Funding from NASA’s Science Activation program is uniting three of Oklahoma’s Native American communities with OSU professors to develop a new curriculum on earth and space science, technology, engineering and math (STEM) lessons.

Dr. Kat Gardner-Vandy, assistant professor of aviation and space, is the principal investigator of the program. While many such programs exist, Gardner-Vandy believes this is one of the first formal earth-sky programs to highlight Oklahoma’s diverse Native American culture that will result in a curriculum that meets state standards.

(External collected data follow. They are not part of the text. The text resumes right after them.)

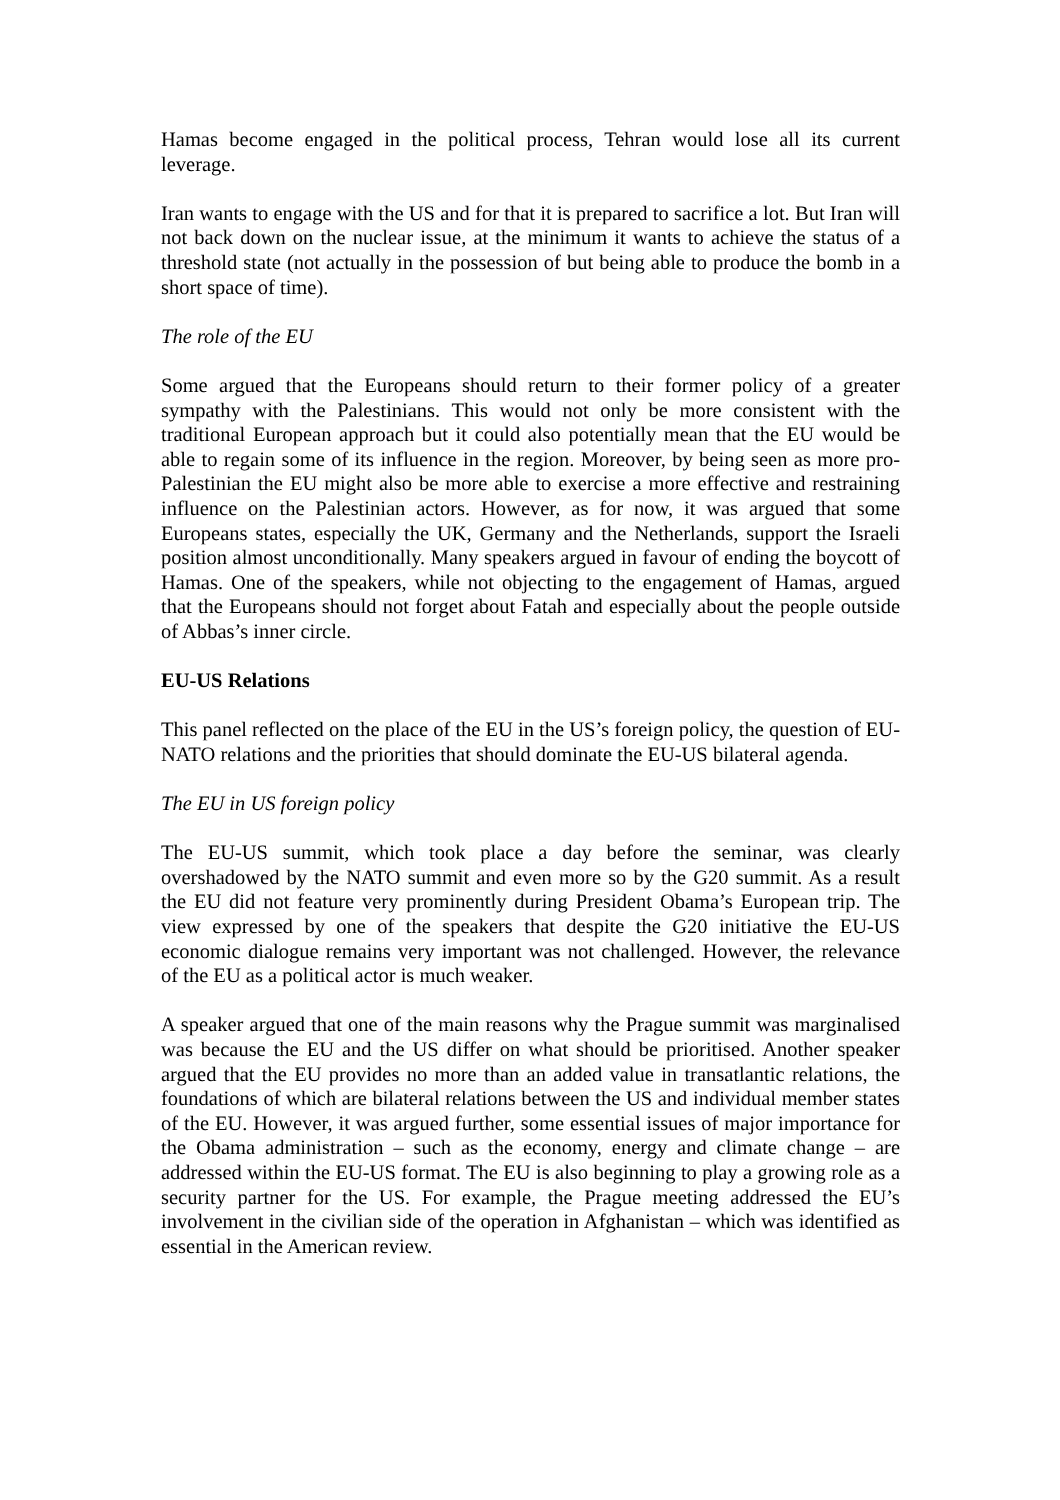Hamas become engaged in the political process, Tehran would lose all its current leverage.
Iran wants to engage with the US and for that it is prepared to sacrifice a lot. But Iran will not back down on the nuclear issue, at the minimum it wants to achieve the status of a threshold state (not actually in the possession of but being able to produce the bomb in a short space of time).
The role of the EU
Some argued that the Europeans should return to their former policy of a greater sympathy with the Palestinians. This would not only be more consistent with the traditional European approach but it could also potentially mean that the EU would be able to regain some of its influence in the region. Moreover, by being seen as more pro-Palestinian the EU might also be more able to exercise a more effective and restraining influence on the Palestinian actors. However, as for now, it was argued that some Europeans states, especially the UK, Germany and the Netherlands, support the Israeli position almost unconditionally. Many speakers argued in favour of ending the boycott of Hamas. One of the speakers, while not objecting to the engagement of Hamas, argued that the Europeans should not forget about Fatah and especially about the people outside of Abbas’s inner circle.
EU-US Relations
This panel reflected on the place of the EU in the US’s foreign policy, the question of EU-NATO relations and the priorities that should dominate the EU-US bilateral agenda.
The EU in US foreign policy
The EU-US summit, which took place a day before the seminar, was clearly overshadowed by the NATO summit and even more so by the G20 summit. As a result the EU did not feature very prominently during President Obama’s European trip. The view expressed by one of the speakers that despite the G20 initiative the EU-US economic dialogue remains very important was not challenged. However, the relevance of the EU as a political actor is much weaker.
A speaker argued that one of the main reasons why the Prague summit was marginalised was because the EU and the US differ on what should be prioritised. Another speaker argued that the EU provides no more than an added value in transatlantic relations, the foundations of which are bilateral relations between the US and individual member states of the EU. However, it was argued further, some essential issues of major importance for the Obama administration – such as the economy, energy and climate change – are addressed within the EU-US format. The EU is also beginning to play a growing role as a security partner for the US. For example, the Prague meeting addressed the EU’s involvement in the civilian side of the operation in Afghanistan – which was identified as essential in the American review.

“Our goal is to work with individual nations and collaborate with them,” said Gardner-Vandy, who is a member of the Choctaw Nation of Oklahoma. “In Native American culture, it’s important to include elders, the community as a whole, culture and language into education efforts.”

Dr. Kat Gardner-Vandy
Dr. Kat Gardner-Vandy

The program, titled “STEM Pathways for Native Americans: Bridging Native Knowledge of Earth and Sky with Traditional STEM Programming through the ‘Native Earth-Native Sky’ Program,” will incorporate Native American stories related to earth and space science into middle school STEM curriculum. The curriculum will first be tested in a summer camp format and then become available online as an open educational resource.

“In a traditional curriculum, there is often a very Westernized way of looking at science,” Gardner-Vandy said. “It might include the scientific method and an experiment, but it won’t incorporate storytelling and language. Our Native Earth-Native Sky curriculum will incorporate all these things. It will look like STEM, language arts and social studies together.”

This is the first time Oklahoma has been home to one of NASA’s Science Activation programs. Gardner-Vandy is working alongside three OSU co-investigators: Dr. Kalianne Neumann, assistant professor of educational technology; Dr. Toni Ivey, associate professor of science education; and Dr. Juliana Utley, professor of mathematics education. Neumann brings expertise in educational technology, especially in managing Google classrooms, while Ivey specializes in creating curriculum and mentoring teachers in teaching STEM. Utley has led many professional development programs at OSU for teachers, and Gardner-Vandy is an earth and planetary scientist. The program will also collaborate with OSU’s Center for Sovereign Nations as well as with researchers at the University of Alaska Fairbanks and the Smithsonian Institution.

OSU has had a strong history of working with NASA and currently leads NSPACE (NASA STEM Pathway Activities – Consortium for Education). Distinct from the Science Activation program, this series of 16 innovative NSPACE activities is designed to serve students ranging from kindergarten to graduate school.

Dr. Susan Stansberry, an OSU professor of educational technology, estimates NSPACE activities reach more than 337,000 students and 82,000 educators across the country. Gardner-Vandy plans to expand on that legacy.

“One of the main reasons Native Americans are so underrepresented in science and engineering fields has a lot to do with culture and community,” Gardner-Vandy said. “By adding that Native American culture and language into our curriculum, we’re including Native American communities in the conversation.”

Gardner-Vandy hopes to use her passion for planetary science as a catalyst to capture Native American students’ curiosity and expand possibilities and frontiers in science and engineering fields while building on OSU’s land-grant mission.

“When you start talking about what’s happening, say, on Mars or the moon, everyone gets excited to learn more,” Gardner-Vandy said. “As a land-grant institution, we are here to serve Oklahoma’s communities, and what better way to do that than by collaborating with Oklahoma’s Native American nations in celebration of the earth and space.”